• Quoted passage
━━━━━━━━━━━━━━━━

The obvious parallel to the Salem witch trials has often been noted, but as one recent historical account points out, “[a]fter the panic died down in Salem, however, there were apologies and reparations,” […] “[n]o such apologies followed [the Satanic Panic], and there hasn’t been much in the way of reparations either. […] Of the many hundreds of people who were investigated [during the panic], some 190 were formally charged with crimes, leading to at least 83 convictions. Undoing these convictions proved to be a slow, halting, and very painful process.” [14]

Despite being thoroughly and completely discredited by law enforcement, scientists, and journalists, the conspiracy theory of Satanic Ritual Abuse as an intentional, DID-creating trauma-based mind-control program, still holds currency among certain professionals in mental health care, and many of the mental health professionals who were instrumental in fomenting panic in the 80s still hold strong to their methods and theories today.

Though the International Society for the Study of Trauma and Dissociation (ISSTD) is carefully presented as a scientifically sanctioned “professional association organized to develop and promote comprehensive, clinically effective and empirically based resources and responses to trauma and dissociation,” [15] it remains the final, largest refuge for conspiracist mental health professionals still invested in DID theory and irrational, absurd, fully debunked notions of Satanic mind-control plots. [16]

While most of what the ISSTD publicly presents attempts to defend “recovered memories” and seeks to legitimate dissociative multiplicity as a naturally-occurring response to trauma, the organization also maintains a “Ritual-Abuse/Mind-Control Special Interest Group (RA/MC SIG)” dedicated to furthering “dialogue, knowledge, research, and training on the etiology, evaluation, and effective treatment of trauma and dissociation in clients reporting histories of ritual abuse or mind control.” [17]

The first of three contacts listed for the ISSTD’s “RA/MC SIG” is one Ellen Lacter, a San Diego-based Clinical Psychologist with bizarre beliefs in Satanic conspiracies and government mind-control.

It was to Ellen Lacter that Gigi Jordan took Jude in search of validation for her delusional and paranoid fears. Unsurprisingly, it appears she found it.

━━━━━━━━━━━━━━━━

Items listed in a dataset
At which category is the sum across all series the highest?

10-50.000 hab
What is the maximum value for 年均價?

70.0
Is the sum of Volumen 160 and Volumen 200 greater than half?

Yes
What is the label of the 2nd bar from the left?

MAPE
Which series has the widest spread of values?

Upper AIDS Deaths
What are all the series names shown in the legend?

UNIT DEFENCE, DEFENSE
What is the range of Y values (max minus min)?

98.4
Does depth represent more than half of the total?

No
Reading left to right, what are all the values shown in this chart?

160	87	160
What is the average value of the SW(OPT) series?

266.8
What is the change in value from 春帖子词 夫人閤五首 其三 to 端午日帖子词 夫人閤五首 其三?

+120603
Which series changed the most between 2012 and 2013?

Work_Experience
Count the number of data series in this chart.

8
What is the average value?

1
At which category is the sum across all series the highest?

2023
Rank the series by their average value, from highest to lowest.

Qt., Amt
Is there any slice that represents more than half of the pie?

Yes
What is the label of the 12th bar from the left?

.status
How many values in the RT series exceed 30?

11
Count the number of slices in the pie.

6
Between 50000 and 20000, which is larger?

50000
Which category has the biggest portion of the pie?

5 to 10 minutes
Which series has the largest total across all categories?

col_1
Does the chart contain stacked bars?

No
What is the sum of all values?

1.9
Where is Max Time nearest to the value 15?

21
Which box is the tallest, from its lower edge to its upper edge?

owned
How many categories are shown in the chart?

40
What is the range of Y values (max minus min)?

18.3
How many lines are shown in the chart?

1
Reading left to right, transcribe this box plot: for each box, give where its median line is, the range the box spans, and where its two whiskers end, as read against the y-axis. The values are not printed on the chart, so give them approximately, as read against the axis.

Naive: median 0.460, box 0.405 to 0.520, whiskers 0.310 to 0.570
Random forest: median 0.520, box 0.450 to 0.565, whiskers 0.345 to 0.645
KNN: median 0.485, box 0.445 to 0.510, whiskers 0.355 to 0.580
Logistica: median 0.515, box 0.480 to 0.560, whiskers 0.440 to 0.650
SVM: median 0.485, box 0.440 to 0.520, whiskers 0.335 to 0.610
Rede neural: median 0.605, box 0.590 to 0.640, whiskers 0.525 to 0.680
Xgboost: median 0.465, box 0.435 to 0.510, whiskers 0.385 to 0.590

━━━━━━━━━━━━━━━━

• Task details
Could you pick up the passage about the Satanic Panic and the ISSTD where it stops and continue it with the next part?

• Written answer
Ellen Lacter

In 2008, Ellen Lacter filed a Suspected Child Abuse Report [18] to the Child Welfare Services agency in Santa Barbara, California. The report was dated April 02, only one day after the Emergency Shelter Hearing had taken place. In the report, she stated:

Gigi Jordan, mother of a boy, Jude Jordan (DOB: 07/13/2001), reports that Jude has recently (since early, 2008) disclosed to her that Emile Tzekov (Jude’s biological father who has relinquished his parental rights) abused him (Jude), including penetration, anal penetration (unknown if digital or penile), forced ingestion of feces, putting needles under his fingernails and in the webs between his fingers, choking him, and needle-pricking his chest and legs. Jude has suffered developmental delays and medical conditions that may be a direct effect of this alleged abuse.

In a follow-up correspondence with the agency, Lacter noted, “The police questioned Ms. Jordan and did not believe her disclosures. They placed her on a 72-hour hold in Cheyenne Regional Medical Center Behavioral Unit, and placed her son with Family Services.” However, “the hospital released Ms. Jordan on her own recognizance prior to her scheduled hearing of 4/1/2008, apparently having assessed her as credible and sane.”

In reality, Ms. Jordan had been released against medical advice, nor was she adjudged either credible or sane. As shown above, the Court very explicitly expressed grave concern for Jude’s safety in his mother’s care, while explaining, seemingly apologetically, that they did not meet the legal burden necessary to take Jude from her custody. A psychologist and licensed forensic examiner who assessed Ms. Jordan stated at the hearing that Jordan seemed to hold “a fixated focus that presented itself as almost delusional that had a paranoid realm to it,” [19] and he expressed concern for Ms. Jordan’s degeneration into a “full-blown delusional system with paranoid ideation.” [20]

Ms. Lacter, however, seemed to see none of Ms. Jordan’s apparently obvious delusional paranoia, even as Ms. Jordan spoke of an omnipresent Satanic cult conspiracy. How is this possible?

Lacter explained in her report,

Ms. Jordan first contacted me, having found me through my website on ritual abuse (www.endritualabuse.org), concerned that ritual abuse might explain her son’s behaviors and the disclosures he had begun to make, Jude’s behaviors and disclosures, reported by Ms. Jordan, were consistent with that of other victims of ritual abuse. Ms. Jordan retained me to provide her with consultation to help her to keep her son safe and to help him psychologically.

Screenshot from Ellen Lacter's website

A look at Ellen Lacter’s website clearly reveals that she would be the last person to disabuse anybody of paranoid delusions related to Satanic conspiracies.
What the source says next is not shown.